▸ **Provided passage**
==*==
Friday, June 19, 2020

Confederate Memorials: A Quandary for Christians


On the Gospel Coalition web site Joe Carter has an article about the removal of Confederate memorials, “Should Christians Support Removal of Confederate Memorials?” The removal of statues of Confederate generals and other Confederate memorials has been a hot button issue in the South and other parts of the United States for a number of years. In the last few months it came closer to home. First, I received an email from a local pastor campaigning for the preservation of Confederate memorials. Then a MSU assistant football coach drafted a letter to Murray city officials requesting the removal of a statue of Confederate general Robert E. Lee that stands on the courthouse square. Since that time Murray State University and the City of Murray have also called for the statue’s removal.

The statue of General Lee was erected on the square in 1917, 52 years after Lee’s surrender at Appomattox Courthouse, Virginia. It was erected during a resurgence of the Klu Klux Klan during the early twentieth century.

During the American Civil War the Commonwealth of Kentucky was divided in its sympathies. Kentuckians fought on both sides. At the outbreak of hostilities the governor of the state supported the Confederacy. The majority of the state legislators supported the Union. The state legislature passed a bill in favor of neutrality. The governor vetoed the bill and the state legislature overrode the veto.

The Jackson Purchase, the westernmost region of Kentucky, in which Murray is located, had strong Confederate sympathies. A convention to succeed from the Union was held in Mayfield. This convention led to the establishment of a successionist shadow state government. Union troops would occupy Paducah at the northwest corner of the Purchase. A number of battles were fought in and around the Purchase.

In 1915 white Protestant nativists organized a revival of the Klu Klux Klan in part in reaction to the surge of immigration that the United States experienced in the early part of the twentieth century. The statue on Murray courthouse square was erected by the Daughters of the Confederacy during this revival.

In the South and elsewhere the Confederate battle flag has been used by the Klan and other groups as a symbol of white supremacy. These groups often express Neo-Nazi sympathies.

In 2016 the Jackson Purchase voted heavily for President Trump. In the wake of the election an element of the Klan attempted to stoke racial tensions in Murray and to recruit new members. A coalition of local pastors led the community in resisting these efforts. Around the same time a Neo-Nazi group also tried to recruit new members on the MSU campus.

More recently two men from Paducah were arrested for threatening and attacking peaceful demonstrators calling for the removal of the statue.
==*==
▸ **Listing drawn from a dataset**

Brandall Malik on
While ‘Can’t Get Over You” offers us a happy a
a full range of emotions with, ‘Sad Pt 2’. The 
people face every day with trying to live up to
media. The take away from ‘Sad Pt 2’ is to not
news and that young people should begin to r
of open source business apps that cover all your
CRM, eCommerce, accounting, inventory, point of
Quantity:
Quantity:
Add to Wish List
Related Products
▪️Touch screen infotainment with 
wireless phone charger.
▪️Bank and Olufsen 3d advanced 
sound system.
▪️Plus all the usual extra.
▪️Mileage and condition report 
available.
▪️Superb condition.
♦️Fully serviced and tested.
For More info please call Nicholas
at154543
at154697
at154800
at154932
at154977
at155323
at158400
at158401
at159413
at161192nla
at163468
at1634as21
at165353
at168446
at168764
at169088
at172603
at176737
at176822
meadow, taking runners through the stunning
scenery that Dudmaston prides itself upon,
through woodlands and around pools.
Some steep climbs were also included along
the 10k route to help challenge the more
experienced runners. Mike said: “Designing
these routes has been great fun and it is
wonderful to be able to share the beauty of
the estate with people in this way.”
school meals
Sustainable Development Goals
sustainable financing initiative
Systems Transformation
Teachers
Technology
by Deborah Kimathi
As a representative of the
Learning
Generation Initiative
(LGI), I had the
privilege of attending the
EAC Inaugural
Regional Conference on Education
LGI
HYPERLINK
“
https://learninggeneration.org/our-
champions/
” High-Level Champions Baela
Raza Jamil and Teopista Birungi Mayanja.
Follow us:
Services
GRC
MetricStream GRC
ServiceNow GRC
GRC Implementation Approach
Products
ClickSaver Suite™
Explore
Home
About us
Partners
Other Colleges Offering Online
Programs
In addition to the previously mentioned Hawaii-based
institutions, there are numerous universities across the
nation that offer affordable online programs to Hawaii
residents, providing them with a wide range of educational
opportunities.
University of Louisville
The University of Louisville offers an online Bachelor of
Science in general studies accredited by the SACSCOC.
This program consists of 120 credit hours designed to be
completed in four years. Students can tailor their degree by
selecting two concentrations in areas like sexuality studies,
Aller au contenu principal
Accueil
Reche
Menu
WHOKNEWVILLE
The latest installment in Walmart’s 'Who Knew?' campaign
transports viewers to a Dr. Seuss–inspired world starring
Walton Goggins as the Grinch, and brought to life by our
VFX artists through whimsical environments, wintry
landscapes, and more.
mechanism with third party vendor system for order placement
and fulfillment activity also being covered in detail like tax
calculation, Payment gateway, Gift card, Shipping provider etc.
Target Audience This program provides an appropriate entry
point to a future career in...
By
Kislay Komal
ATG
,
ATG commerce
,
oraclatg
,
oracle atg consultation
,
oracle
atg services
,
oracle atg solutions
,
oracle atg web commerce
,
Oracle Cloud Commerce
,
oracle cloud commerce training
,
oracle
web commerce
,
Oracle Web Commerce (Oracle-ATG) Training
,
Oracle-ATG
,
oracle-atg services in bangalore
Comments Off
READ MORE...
==*==
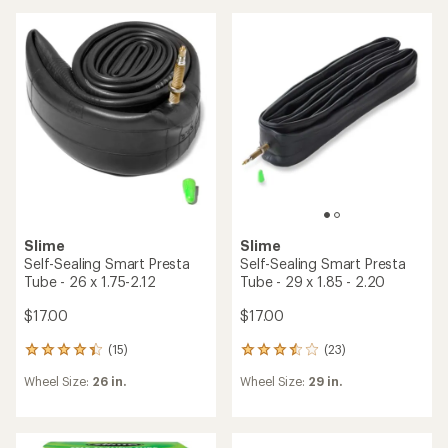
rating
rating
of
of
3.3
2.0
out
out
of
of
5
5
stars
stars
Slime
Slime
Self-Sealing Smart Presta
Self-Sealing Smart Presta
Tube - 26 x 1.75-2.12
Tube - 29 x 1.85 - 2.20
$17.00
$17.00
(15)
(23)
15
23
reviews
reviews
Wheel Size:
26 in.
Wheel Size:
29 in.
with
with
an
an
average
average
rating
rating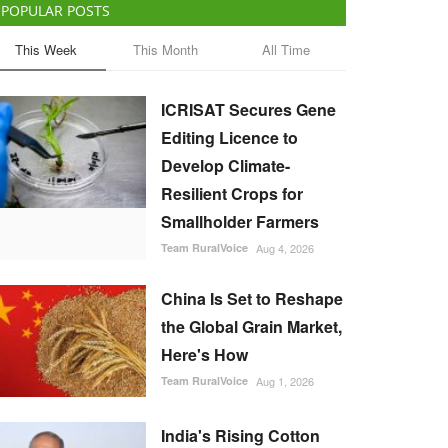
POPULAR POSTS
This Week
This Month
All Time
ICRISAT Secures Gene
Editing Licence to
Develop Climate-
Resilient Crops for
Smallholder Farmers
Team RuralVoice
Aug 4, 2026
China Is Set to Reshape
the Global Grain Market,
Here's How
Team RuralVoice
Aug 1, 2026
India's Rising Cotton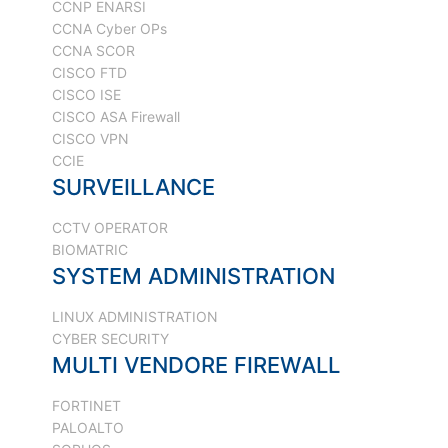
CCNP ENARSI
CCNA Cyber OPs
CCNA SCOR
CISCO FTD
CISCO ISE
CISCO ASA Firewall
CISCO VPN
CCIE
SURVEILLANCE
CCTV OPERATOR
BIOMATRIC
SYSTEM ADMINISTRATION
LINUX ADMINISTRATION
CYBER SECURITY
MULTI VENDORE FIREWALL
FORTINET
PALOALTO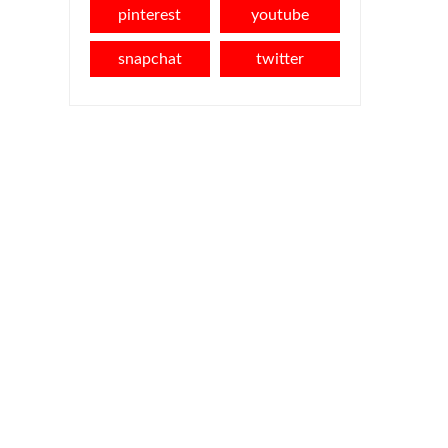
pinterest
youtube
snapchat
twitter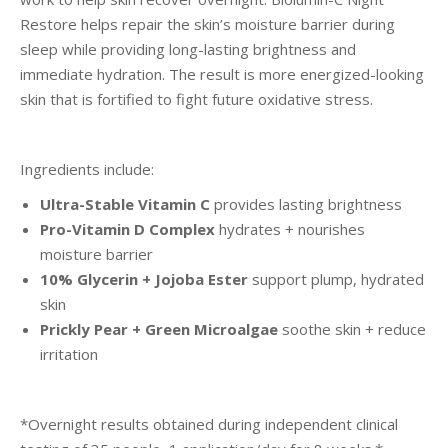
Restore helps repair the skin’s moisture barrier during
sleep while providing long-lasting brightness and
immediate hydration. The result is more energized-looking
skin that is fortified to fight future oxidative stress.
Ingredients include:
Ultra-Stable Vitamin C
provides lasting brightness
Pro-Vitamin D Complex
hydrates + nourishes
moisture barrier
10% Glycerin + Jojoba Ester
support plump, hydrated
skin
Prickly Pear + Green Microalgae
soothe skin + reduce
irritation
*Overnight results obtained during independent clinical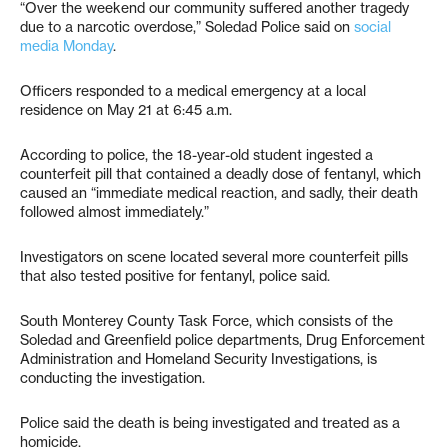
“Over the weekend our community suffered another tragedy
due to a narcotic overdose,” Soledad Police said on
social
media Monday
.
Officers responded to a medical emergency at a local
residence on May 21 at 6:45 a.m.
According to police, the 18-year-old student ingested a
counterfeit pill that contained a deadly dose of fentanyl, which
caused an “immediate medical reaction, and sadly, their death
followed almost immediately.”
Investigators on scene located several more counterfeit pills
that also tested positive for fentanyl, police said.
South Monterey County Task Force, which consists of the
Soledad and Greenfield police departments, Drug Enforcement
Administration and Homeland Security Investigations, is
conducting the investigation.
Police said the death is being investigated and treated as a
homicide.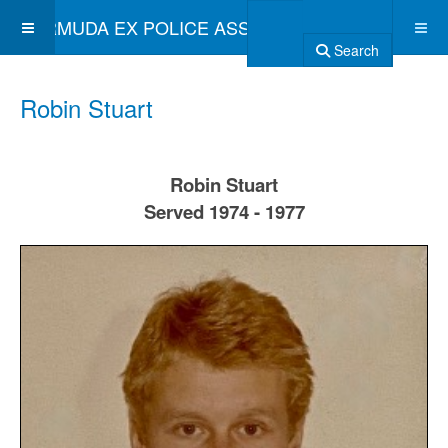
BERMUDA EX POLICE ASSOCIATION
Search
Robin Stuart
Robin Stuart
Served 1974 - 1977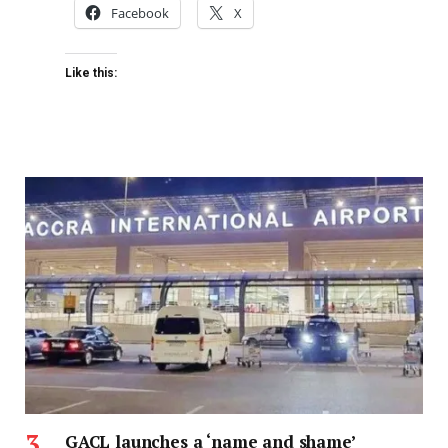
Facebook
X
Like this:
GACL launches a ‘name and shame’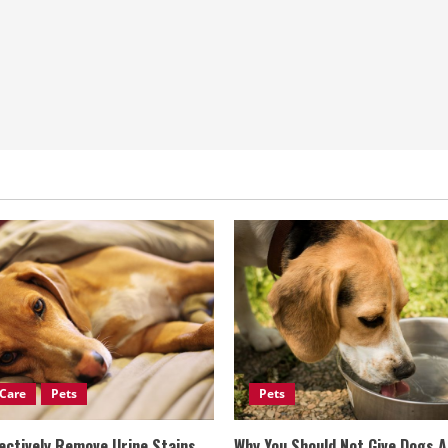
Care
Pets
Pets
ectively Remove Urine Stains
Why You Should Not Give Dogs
==*==
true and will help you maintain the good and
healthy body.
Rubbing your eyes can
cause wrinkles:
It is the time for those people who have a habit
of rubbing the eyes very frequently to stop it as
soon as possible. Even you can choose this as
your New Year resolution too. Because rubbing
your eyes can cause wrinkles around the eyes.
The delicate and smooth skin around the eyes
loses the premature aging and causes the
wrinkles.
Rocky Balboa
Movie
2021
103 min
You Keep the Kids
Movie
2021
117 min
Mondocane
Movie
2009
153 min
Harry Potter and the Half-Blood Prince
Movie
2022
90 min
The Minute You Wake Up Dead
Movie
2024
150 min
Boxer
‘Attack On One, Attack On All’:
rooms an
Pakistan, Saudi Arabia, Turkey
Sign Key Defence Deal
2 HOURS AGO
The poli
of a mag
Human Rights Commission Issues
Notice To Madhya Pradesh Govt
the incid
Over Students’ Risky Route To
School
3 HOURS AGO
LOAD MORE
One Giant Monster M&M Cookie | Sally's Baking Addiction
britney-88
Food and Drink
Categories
==*==
▸ **Problem to work on**
Please restate the post on Confederate memorials, starting at "In the South and elsewhere" and ending at "of the statue.", and replace "demonstrators" with "protesters".

▸ **Completed task**
In the South and elsewhere the Confederate battle flag has been used by the Klan and other groups as a symbol of white supremacy. These groups often express Neo-Nazi sympathies.

In 2016 the Jackson Purchase voted heavily for President Trump. In the wake of the election an element of the Klan attempted to stoke racial tensions in Murray and to recruit new members. A coalition of local pastors led the community in resisting these efforts. Around the same time a Neo-Nazi group also tried to recruit new members on the MSU campus.

More recently two men from Paducah were arrested for threatening and attacking peaceful protesters calling for the removal of the statue.